In this case, there are no ‘leaders’; there is no bureaucracy; the administrative affairs are fast expedited; any notion of state is worthless or evil; and the male members of the community meet to decide on equal basis about every matter. They all fight together, they all migrate together, and they all resettle together. No bravery can possibly qualify for preferential treatment or ‘leadership’, because bravery is the common task for all men, and there is no exception in this regard. On the other hand, all the heroic deeds are immortalized as legends in the oral culture, which is far more valued than worthless written paperwork that can contain lies to confuse posterior generations.
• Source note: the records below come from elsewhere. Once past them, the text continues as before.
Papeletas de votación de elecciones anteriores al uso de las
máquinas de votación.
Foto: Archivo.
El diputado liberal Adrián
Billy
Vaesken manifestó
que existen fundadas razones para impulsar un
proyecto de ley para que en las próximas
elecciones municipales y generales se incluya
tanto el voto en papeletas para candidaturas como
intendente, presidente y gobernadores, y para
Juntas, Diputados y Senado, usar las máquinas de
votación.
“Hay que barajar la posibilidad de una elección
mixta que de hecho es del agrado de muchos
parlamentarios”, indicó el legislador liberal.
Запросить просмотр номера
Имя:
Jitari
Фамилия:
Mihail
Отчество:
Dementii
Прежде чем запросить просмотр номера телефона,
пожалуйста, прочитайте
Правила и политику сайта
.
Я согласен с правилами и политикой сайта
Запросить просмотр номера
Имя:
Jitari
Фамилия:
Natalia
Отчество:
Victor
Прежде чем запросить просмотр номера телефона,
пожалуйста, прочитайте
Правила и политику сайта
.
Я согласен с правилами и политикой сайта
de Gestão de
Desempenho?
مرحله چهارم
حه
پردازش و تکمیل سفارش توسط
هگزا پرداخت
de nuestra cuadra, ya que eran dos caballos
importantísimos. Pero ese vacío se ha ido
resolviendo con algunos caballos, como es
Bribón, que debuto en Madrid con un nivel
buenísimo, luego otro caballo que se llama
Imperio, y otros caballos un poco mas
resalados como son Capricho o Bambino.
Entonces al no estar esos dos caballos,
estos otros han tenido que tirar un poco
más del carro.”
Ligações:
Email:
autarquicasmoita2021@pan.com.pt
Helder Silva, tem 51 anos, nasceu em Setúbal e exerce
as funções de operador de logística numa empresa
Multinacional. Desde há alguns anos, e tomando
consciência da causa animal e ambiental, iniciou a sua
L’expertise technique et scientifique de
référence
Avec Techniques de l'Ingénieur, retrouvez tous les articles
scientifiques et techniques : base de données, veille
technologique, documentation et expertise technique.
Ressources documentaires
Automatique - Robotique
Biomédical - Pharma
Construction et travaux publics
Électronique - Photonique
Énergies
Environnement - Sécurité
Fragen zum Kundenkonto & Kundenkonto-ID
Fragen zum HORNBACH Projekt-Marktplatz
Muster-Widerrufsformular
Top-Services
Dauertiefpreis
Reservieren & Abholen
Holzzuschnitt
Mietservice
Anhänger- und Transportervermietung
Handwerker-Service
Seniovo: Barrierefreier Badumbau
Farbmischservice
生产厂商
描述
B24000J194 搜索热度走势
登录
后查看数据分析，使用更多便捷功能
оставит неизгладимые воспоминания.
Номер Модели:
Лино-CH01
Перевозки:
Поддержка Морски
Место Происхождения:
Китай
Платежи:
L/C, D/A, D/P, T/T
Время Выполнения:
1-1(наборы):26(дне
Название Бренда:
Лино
This is a History of peoples and culture, because for the historian, who has this vision of the historical developments, even in cases of kingdoms, empires, temples, emperors and high priests, it is culture and civilization that impact their decision-making and not vice versa.

The two schools are irreconcilable like oil and water; however there is a determinate distinction, which is intrinsic to the two diametrically opposed geostrategic models. There cannot be triumphant Eurasianism without a History of peoples and culture.  

There cannot be effective Atlanticism without History of leaders and governance. However, all people know that ‘Atlantis’ sank every time; it is irrevocably inevitable.

Despite her attachment to France, Hélène Carrère d’Encausse realized this factor. That is why she tried to preserve the invisible bridges between Paris and Moscow; with all her intellectual force and outstanding eloquence.